The task: Every line below that holds the string "xxxxxxxxxxx" should be copied.

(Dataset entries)
+++++
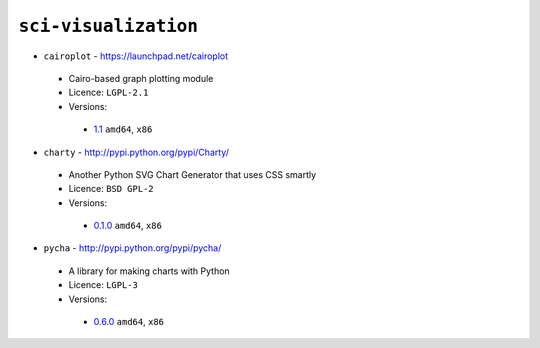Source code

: ``sci-visualization``
---------------------

* ``cairoplot`` - https://launchpad.net/cairoplot

 * Cairo-based graph plotting module
 * Licence: ``LGPL-2.1``
 * Versions:

  * `1.1 <https://github.com/JNRowe/misc-overlay/blob/master/sci-visualization/cairoplot/cairoplot-1.1.ebuild>`__  ``amd64``, ``x86``

* ``charty`` - http://pypi.python.org/pypi/Charty/

 * Another Python SVG Chart Generator that uses CSS smartly
 * Licence: ``BSD GPL-2``
 * Versions:

  * `0.1.0 <https://github.com/JNRowe/misc-overlay/blob/master/sci-visualization/charty/charty-0.1.0.ebuild>`__  ``amd64``, ``x86``

* ``pycha`` - http://pypi.python.org/pypi/pycha/

 * A library for making charts with Python
 * Licence: ``LGPL-3``
 * Versions:

  * `0.6.0 <https://github.com/JNRowe/misc-overlay/blob/master/sci-visualization/pycha/pycha-0.6.0.ebuild>`__  ``amd64``, ``x86``

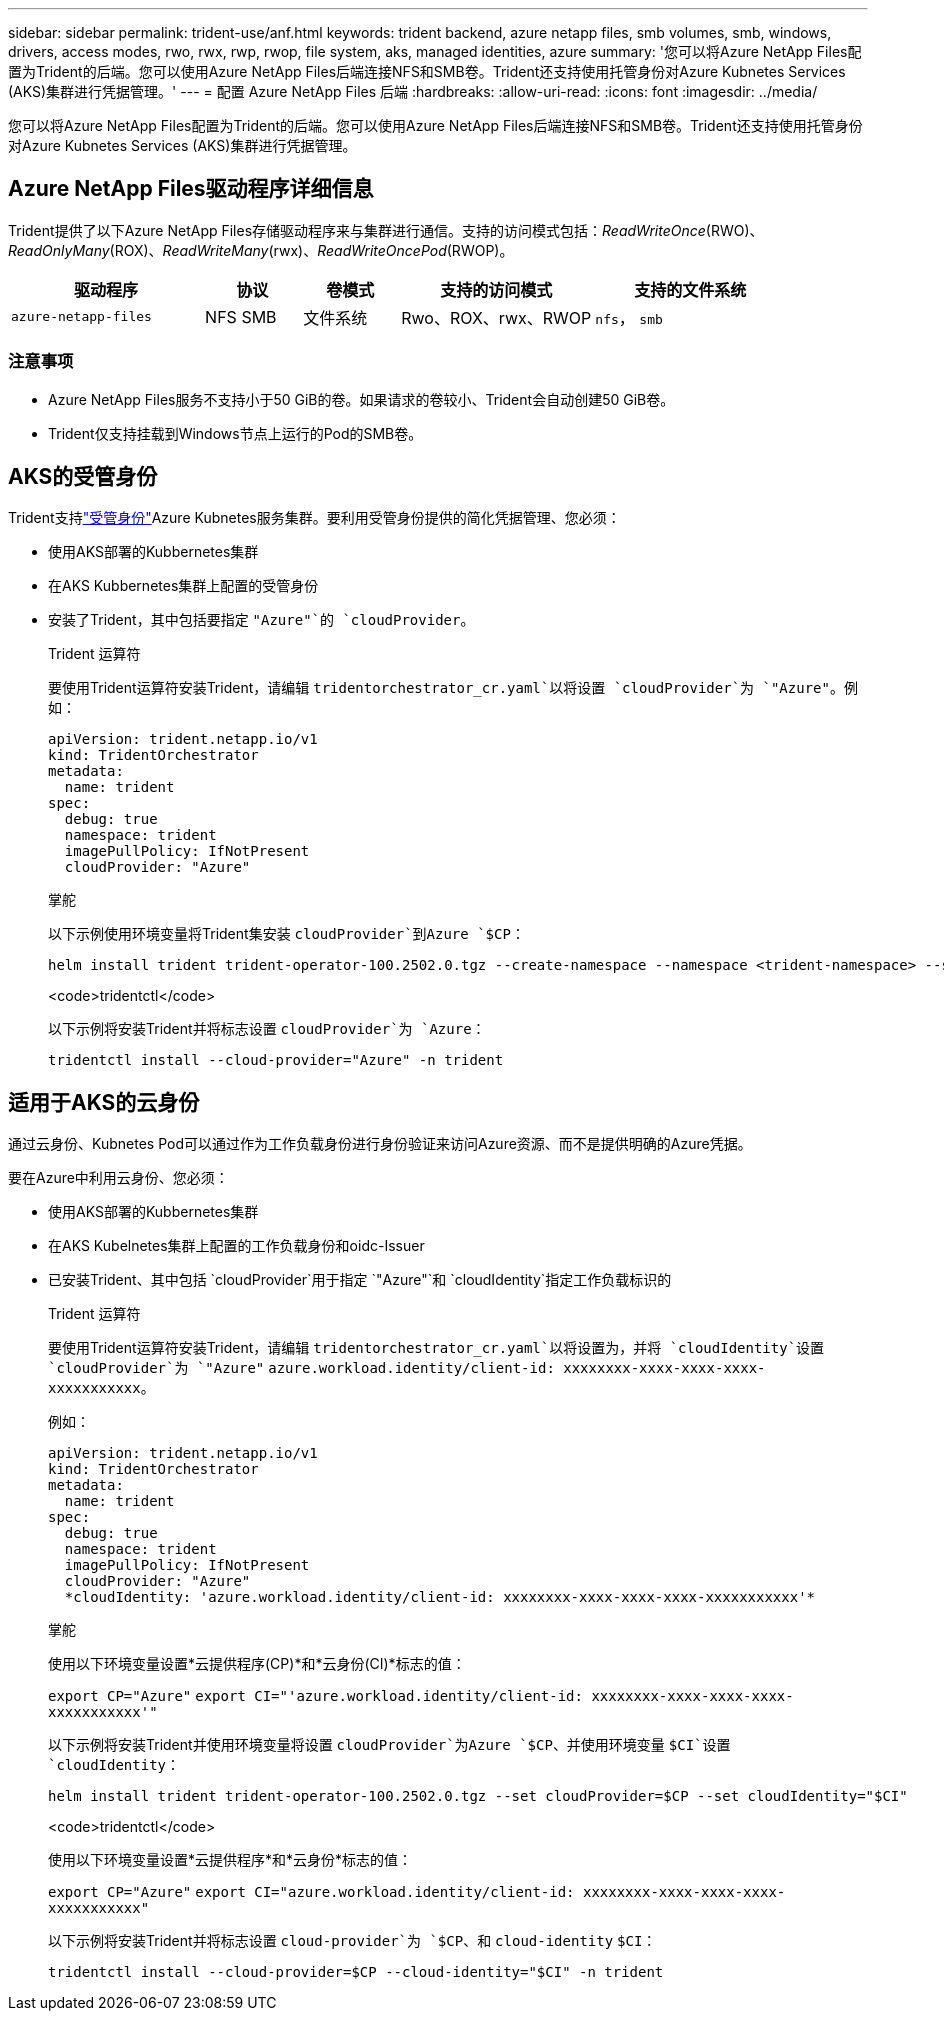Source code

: ---
sidebar: sidebar 
permalink: trident-use/anf.html 
keywords: trident backend, azure netapp files, smb volumes, smb, windows, drivers, access modes, rwo, rwx, rwp, rwop, file system, aks, managed identities, azure 
summary: '您可以将Azure NetApp Files配置为Trident的后端。您可以使用Azure NetApp Files后端连接NFS和SMB卷。Trident还支持使用托管身份对Azure Kubnetes Services (AKS)集群进行凭据管理。' 
---
= 配置 Azure NetApp Files 后端
:hardbreaks:
:allow-uri-read: 
:icons: font
:imagesdir: ../media/


[role="lead"]
您可以将Azure NetApp Files配置为Trident的后端。您可以使用Azure NetApp Files后端连接NFS和SMB卷。Trident还支持使用托管身份对Azure Kubnetes Services (AKS)集群进行凭据管理。



== Azure NetApp Files驱动程序详细信息

Trident提供了以下Azure NetApp Files存储驱动程序来与集群进行通信。支持的访问模式包括：_ReadWriteOnce_(RWO)、_ReadOnlyMany_(ROX)、_ReadWriteMany_(rwx)、_ReadWriteOncePod_(RWOP)。

[cols="2, 1, 1, 2, 2"]
|===
| 驱动程序 | 协议 | 卷模式 | 支持的访问模式 | 支持的文件系统 


| `azure-netapp-files`  a| 
NFS
SMB
 a| 
文件系统
 a| 
Rwo、ROX、rwx、RWOP
 a| 
`nfs`， `smb`

|===


=== 注意事项

* Azure NetApp Files服务不支持小于50 GiB的卷。如果请求的卷较小、Trident会自动创建50 GiB卷。
* Trident仅支持挂载到Windows节点上运行的Pod的SMB卷。




== AKS的受管身份

Trident支持link:https://learn.microsoft.com/en-us/azure/active-directory/managed-identities-azure-resources/overview["受管身份"^]Azure Kubnetes服务集群。要利用受管身份提供的简化凭据管理、您必须：

* 使用AKS部署的Kubbernetes集群
* 在AKS Kubbernetes集群上配置的受管身份
* 安装了Trident，其中包括要指定 `"Azure"`的 `cloudProvider`。
+
[role="tabbed-block"]
====
.Trident 运算符
--
要使用Trident运算符安装Trident，请编辑 `tridentorchestrator_cr.yaml`以将设置 `cloudProvider`为 `"Azure"`。例如：

[listing]
----
apiVersion: trident.netapp.io/v1
kind: TridentOrchestrator
metadata:
  name: trident
spec:
  debug: true
  namespace: trident
  imagePullPolicy: IfNotPresent
  cloudProvider: "Azure"
----
--
.掌舵
--
以下示例使用环境变量将Trident集安装 `cloudProvider`到Azure `$CP`：

[listing]
----
helm install trident trident-operator-100.2502.0.tgz --create-namespace --namespace <trident-namespace> --set cloudProvider=$CP
----
--
.<code>tridentctl</code>
--
以下示例将安装Trident并将标志设置 `cloudProvider`为 `Azure`：

[listing]
----
tridentctl install --cloud-provider="Azure" -n trident
----
--
====




== 适用于AKS的云身份

通过云身份、Kubnetes Pod可以通过作为工作负载身份进行身份验证来访问Azure资源、而不是提供明确的Azure凭据。

要在Azure中利用云身份、您必须：

* 使用AKS部署的Kubbernetes集群
* 在AKS Kubelnetes集群上配置的工作负载身份和oidc-Issuer
* 已安装Trident、其中包括 `cloudProvider`用于指定 `"Azure"`和 `cloudIdentity`指定工作负载标识的
+
[role="tabbed-block"]
====
.Trident 运算符
--
要使用Trident运算符安装Trident，请编辑 `tridentorchestrator_cr.yaml`以将设置为，并将 `cloudIdentity`设置 `cloudProvider`为 `"Azure"` `azure.workload.identity/client-id: xxxxxxxx-xxxx-xxxx-xxxx-xxxxxxxxxxx`。

例如：

[listing]
----
apiVersion: trident.netapp.io/v1
kind: TridentOrchestrator
metadata:
  name: trident
spec:
  debug: true
  namespace: trident
  imagePullPolicy: IfNotPresent
  cloudProvider: "Azure"
  *cloudIdentity: 'azure.workload.identity/client-id: xxxxxxxx-xxxx-xxxx-xxxx-xxxxxxxxxxx'*
----
--
.掌舵
--
使用以下环境变量设置*云提供程序(CP)*和*云身份(CI)*标志的值：

`export CP="Azure"`
`export CI="'azure.workload.identity/client-id: xxxxxxxx-xxxx-xxxx-xxxx-xxxxxxxxxxx'"`

以下示例将安装Trident并使用环境变量将设置 `cloudProvider`为Azure `$CP`、并使用环境变量 `$CI`设置 `cloudIdentity`：

[listing]
----
helm install trident trident-operator-100.2502.0.tgz --set cloudProvider=$CP --set cloudIdentity="$CI"
----
--
.<code>tridentctl</code>
--
使用以下环境变量设置*云提供程序*和*云身份*标志的值：

`export CP="Azure"`
`export CI="azure.workload.identity/client-id: xxxxxxxx-xxxx-xxxx-xxxx-xxxxxxxxxxx"`

以下示例将安装Trident并将标志设置 `cloud-provider`为 `$CP`、和 `cloud-identity` `$CI`：

[listing]
----
tridentctl install --cloud-provider=$CP --cloud-identity="$CI" -n trident
----
--
====

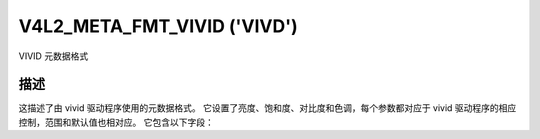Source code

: .. SPDX 许可证标识符: GPL-2.0 或 GFDL-1.1-no-invariants-or-later

.. _v4l2-meta-fmt-vivid:

*******************************
V4L2_META_FMT_VIVID ('VIVD')
*******************************

VIVID 元数据格式

描述
===========

这描述了由 vivid 驱动程序使用的元数据格式。
它设置了亮度、饱和度、对比度和色调，每个参数都对应于 vivid 驱动程序的相应控制，范围和默认值也相对应。
它包含以下字段：

.. flat-table:: VIVID 元数据
    :widths: 1 4
    :header-rows:  1
    :stub-columns: 0

    * - 字段
      - 描述
    * - u16 brightness;
      - 图像亮度，值的范围为 0 到 255，默认值为 128
    * - u16 contrast;
      - 图像对比度，值的范围为 0 到 255，默认值为 128
    * - u16 saturation;
      - 图像色彩饱和度，值的范围为 0 到 255，默认值为 128
    * - s16 hue;
      - 图像色彩平衡，值的范围为 -128 到 128，默认值为 0
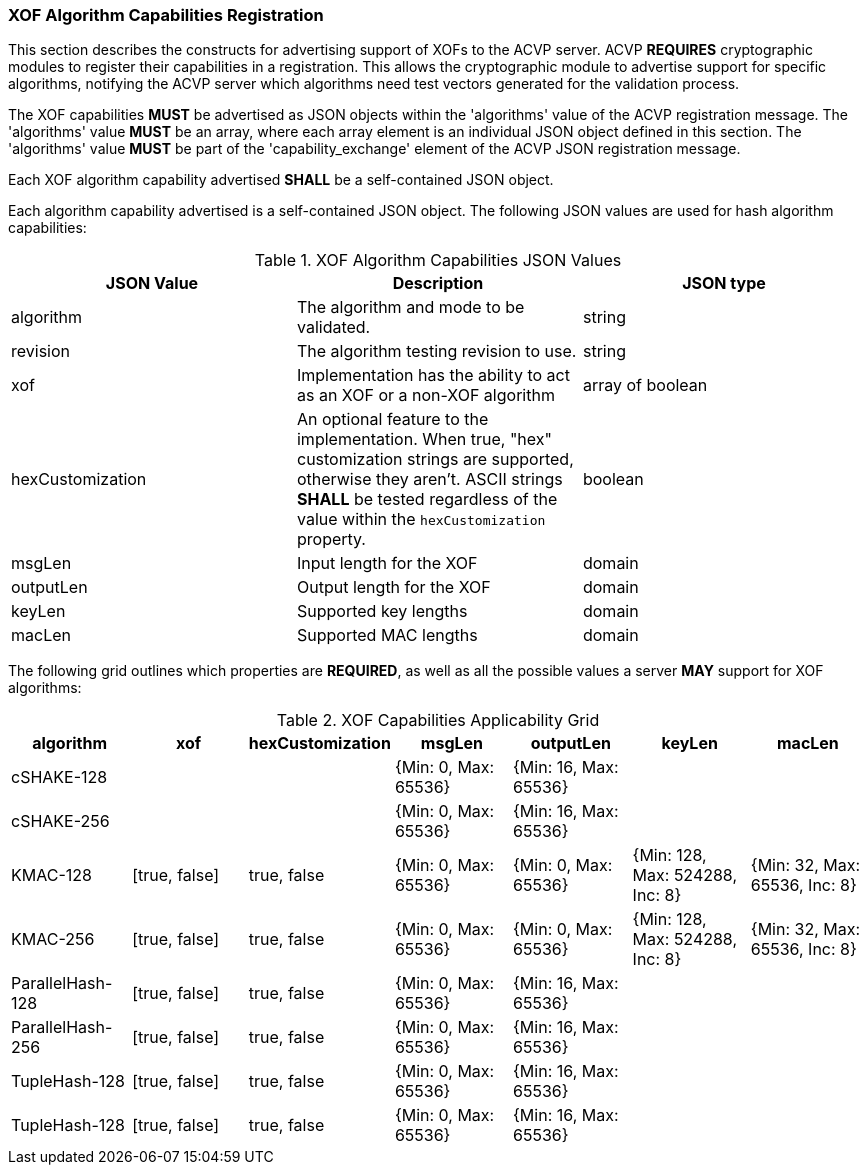 
[[xof_caps_reg]]
=== XOF Algorithm Capabilities Registration

This section describes the constructs for advertising support of XOFs to the ACVP server. ACVP *REQUIRES* cryptographic modules to register their capabilities in a registration. This allows the cryptographic module to advertise support for specific algorithms, notifying the ACVP server which algorithms need test vectors generated for the validation process.

The XOF capabilities *MUST* be advertised as JSON objects within the 'algorithms' value of the ACVP registration message. The 'algorithms' value *MUST* be an array, where each array element is an individual JSON object defined in this section. The 'algorithms' value *MUST* be part of the 'capability_exchange' element of the ACVP JSON registration message.

Each XOF algorithm capability advertised *SHALL* be a self-contained JSON object.

Each algorithm capability advertised is a self-contained JSON object.  The following JSON values are used for hash algorithm capabilities:

[cols="<,<,<"]
[[caps_table]]
.XOF Algorithm Capabilities JSON Values
|===
| JSON Value | Description | JSON type

| algorithm | The algorithm and mode to be validated. | string
| revision | The algorithm testing revision to use. | string
| xof | Implementation has the ability to act as an XOF or a non-XOF algorithm | array of boolean
| hexCustomization | An optional feature to the implementation.  When true, "hex" customization strings are supported, otherwise they aren't.  ASCII strings *SHALL* be tested regardless of the value within the `hexCustomization` property. | boolean
| msgLen | Input length for the XOF | domain
| outputLen | Output length for the XOF | domain
| keyLen | Supported key lengths | domain
| macLen | Supported MAC lengths | domain
|===

The following grid outlines which properties are *REQUIRED*, as well as all the possible values a server *MAY* support for XOF algorithms:

[cols="<,<,<,<,<,<,<"]
[[property_grid]]
.XOF Capabilities Applicability Grid
|===
| algorithm | xof | hexCustomization | msgLen | outputLen | keyLen | macLen

| cSHAKE-128 | | | {Min: 0, Max: 65536} | {Min: 16, Max: 65536} | |
| cSHAKE-256 | | | {Min: 0, Max: 65536} | {Min: 16, Max: 65536} | |
| KMAC-128 | [true, false] | true, false | {Min: 0, Max: 65536} | {Min: 0, Max: 65536} | {Min: 128, Max: 524288, Inc: 8} | {Min: 32, Max: 65536, Inc: 8}
| KMAC-256 | [true, false] | true, false | {Min: 0, Max: 65536} | {Min: 0, Max: 65536} | {Min: 128, Max: 524288, Inc: 8} | {Min: 32, Max: 65536, Inc: 8}
| ParallelHash-128 | [true, false] | true, false | {Min: 0, Max: 65536} | {Min: 16, Max: 65536} | |
| ParallelHash-256 | [true, false] | true, false | {Min: 0, Max: 65536} | {Min: 16, Max: 65536} | |
| TupleHash-128 | [true, false] | true, false | {Min: 0, Max: 65536} | {Min: 16, Max: 65536} | |
| TupleHash-128 | [true, false] | true, false | {Min: 0, Max: 65536} | {Min: 16, Max: 65536} | |
|===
+++++
Exercise answer:
要使用Trident运算符安装Trident，请编辑 `tridentorchestrator_cr.yaml`以将设置为，并将 `cloudIdentity`设置 `cloudProvider`为 `"Azure"` `azure.workload.identity/client-id: xxxxxxxx-xxxx-xxxx-xxxx-xxxxxxxxxxx`。
  *cloudIdentity: 'azure.workload.identity/client-id: xxxxxxxx-xxxx-xxxx-xxxx-xxxxxxxxxxx'*
`export CI="'azure.workload.identity/client-id: xxxxxxxx-xxxx-xxxx-xxxx-xxxxxxxxxxx'"`
`export CI="azure.workload.identity/client-id: xxxxxxxx-xxxx-xxxx-xxxx-xxxxxxxxxxx"`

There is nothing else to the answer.